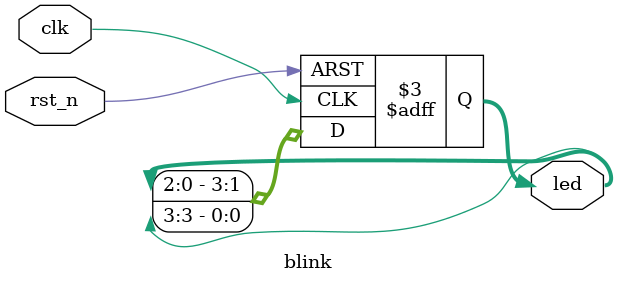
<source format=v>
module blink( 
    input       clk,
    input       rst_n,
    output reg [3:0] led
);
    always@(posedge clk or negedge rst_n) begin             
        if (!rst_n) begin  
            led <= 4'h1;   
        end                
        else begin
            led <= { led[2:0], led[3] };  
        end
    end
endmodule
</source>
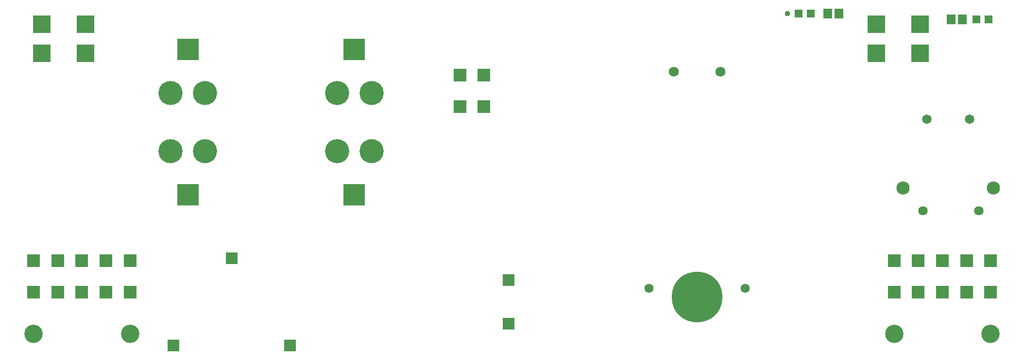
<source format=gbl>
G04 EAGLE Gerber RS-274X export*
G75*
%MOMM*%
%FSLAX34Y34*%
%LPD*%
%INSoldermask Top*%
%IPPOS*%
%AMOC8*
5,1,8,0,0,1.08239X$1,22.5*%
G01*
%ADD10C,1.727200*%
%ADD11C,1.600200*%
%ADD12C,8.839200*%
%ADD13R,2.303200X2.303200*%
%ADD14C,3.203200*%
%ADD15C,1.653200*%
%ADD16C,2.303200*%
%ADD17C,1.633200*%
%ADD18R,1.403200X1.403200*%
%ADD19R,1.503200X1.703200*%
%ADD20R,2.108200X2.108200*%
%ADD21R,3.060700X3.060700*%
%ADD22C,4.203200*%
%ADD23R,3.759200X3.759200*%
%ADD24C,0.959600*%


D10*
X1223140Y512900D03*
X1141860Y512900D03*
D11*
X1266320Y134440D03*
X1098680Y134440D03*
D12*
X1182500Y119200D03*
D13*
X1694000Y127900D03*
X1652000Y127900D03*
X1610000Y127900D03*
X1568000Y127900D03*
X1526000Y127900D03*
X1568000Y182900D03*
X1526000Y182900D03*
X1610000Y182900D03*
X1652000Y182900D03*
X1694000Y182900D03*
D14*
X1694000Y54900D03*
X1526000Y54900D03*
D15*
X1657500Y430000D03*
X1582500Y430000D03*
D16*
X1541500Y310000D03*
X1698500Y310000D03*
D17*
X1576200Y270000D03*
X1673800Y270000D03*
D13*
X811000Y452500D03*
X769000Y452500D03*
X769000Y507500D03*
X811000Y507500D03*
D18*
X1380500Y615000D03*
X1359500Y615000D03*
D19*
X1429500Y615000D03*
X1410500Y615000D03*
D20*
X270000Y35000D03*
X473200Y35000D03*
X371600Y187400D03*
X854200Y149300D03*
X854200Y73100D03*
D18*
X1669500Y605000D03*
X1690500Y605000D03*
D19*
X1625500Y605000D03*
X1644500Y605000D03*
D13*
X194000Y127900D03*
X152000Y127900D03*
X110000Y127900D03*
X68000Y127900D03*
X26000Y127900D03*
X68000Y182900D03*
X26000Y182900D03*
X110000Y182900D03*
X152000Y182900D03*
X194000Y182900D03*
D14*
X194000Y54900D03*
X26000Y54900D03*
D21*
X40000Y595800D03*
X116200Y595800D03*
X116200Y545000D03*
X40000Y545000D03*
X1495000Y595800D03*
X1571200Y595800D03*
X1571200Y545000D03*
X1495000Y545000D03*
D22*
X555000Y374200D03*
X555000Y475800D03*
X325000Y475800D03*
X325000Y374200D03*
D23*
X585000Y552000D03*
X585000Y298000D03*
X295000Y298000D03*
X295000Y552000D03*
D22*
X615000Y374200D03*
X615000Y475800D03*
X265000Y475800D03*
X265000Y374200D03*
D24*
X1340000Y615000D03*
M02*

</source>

▸ **WHAT YOU NEED TO DO**
What the records say must be written out exactly, with none of their pictures.

▸ **TASK ANSWER**
<source format=v>
module blink( 
    input       clk,
    input       rst_n,
    output reg [3:0] led
);
    always@(posedge clk or negedge rst_n) begin             
        if (!rst_n) begin  
            led <= 4'h1;   
        end                
        else begin
            led <= { led[2:0], led[3] };  
        end
    end
endmodule
</source>
<source format=gbl>
G04 EAGLE Gerber RS-274X export*
G75*
%MOMM*%
%FSLAX34Y34*%
%LPD*%
%INSoldermask Top*%
%IPPOS*%
%AMOC8*
5,1,8,0,0,1.08239X$1,22.5*%
G01*
%ADD10C,1.727200*%
%ADD11C,1.600200*%
%ADD12C,8.839200*%
%ADD13R,2.303200X2.303200*%
%ADD14C,3.203200*%
%ADD15C,1.653200*%
%ADD16C,2.303200*%
%ADD17C,1.633200*%
%ADD18R,1.403200X1.403200*%
%ADD19R,1.503200X1.703200*%
%ADD20R,2.108200X2.108200*%
%ADD21R,3.060700X3.060700*%
%ADD22C,4.203200*%
%ADD23R,3.759200X3.759200*%
%ADD24C,0.959600*%


D10*
X1223140Y512900D03*
X1141860Y512900D03*
D11*
X1266320Y134440D03*
X1098680Y134440D03*
D12*
X1182500Y119200D03*
D13*
X1694000Y127900D03*
X1652000Y127900D03*
X1610000Y127900D03*
X1568000Y127900D03*
X1526000Y127900D03*
X1568000Y182900D03*
X1526000Y182900D03*
X1610000Y182900D03*
X1652000Y182900D03*
X1694000Y182900D03*
D14*
X1694000Y54900D03*
X1526000Y54900D03*
D15*
X1657500Y430000D03*
X1582500Y430000D03*
D16*
X1541500Y310000D03*
X1698500Y310000D03*
D17*
X1576200Y270000D03*
X1673800Y270000D03*
D13*
X811000Y452500D03*
X769000Y452500D03*
X769000Y507500D03*
X811000Y507500D03*
D18*
X1380500Y615000D03*
X1359500Y615000D03*
D19*
X1429500Y615000D03*
X1410500Y615000D03*
D20*
X270000Y35000D03*
X473200Y35000D03*
X371600Y187400D03*
X854200Y149300D03*
X854200Y73100D03*
D18*
X1669500Y605000D03*
X1690500Y605000D03*
D19*
X1625500Y605000D03*
X1644500Y605000D03*
D13*
X194000Y127900D03*
X152000Y127900D03*
X110000Y127900D03*
X68000Y127900D03*
X26000Y127900D03*
X68000Y182900D03*
X26000Y182900D03*
X110000Y182900D03*
X152000Y182900D03*
X194000Y182900D03*
D14*
X194000Y54900D03*
X26000Y54900D03*
D21*
X40000Y595800D03*
X116200Y595800D03*
X116200Y545000D03*
X40000Y545000D03*
X1495000Y595800D03*
X1571200Y595800D03*
X1571200Y545000D03*
X1495000Y545000D03*
D22*
X555000Y374200D03*
X555000Y475800D03*
X325000Y475800D03*
X325000Y374200D03*
D23*
X585000Y552000D03*
X585000Y298000D03*
X295000Y298000D03*
X295000Y552000D03*
D22*
X615000Y374200D03*
X615000Y475800D03*
X265000Y475800D03*
X265000Y374200D03*
D24*
X1340000Y615000D03*
M02*

</source>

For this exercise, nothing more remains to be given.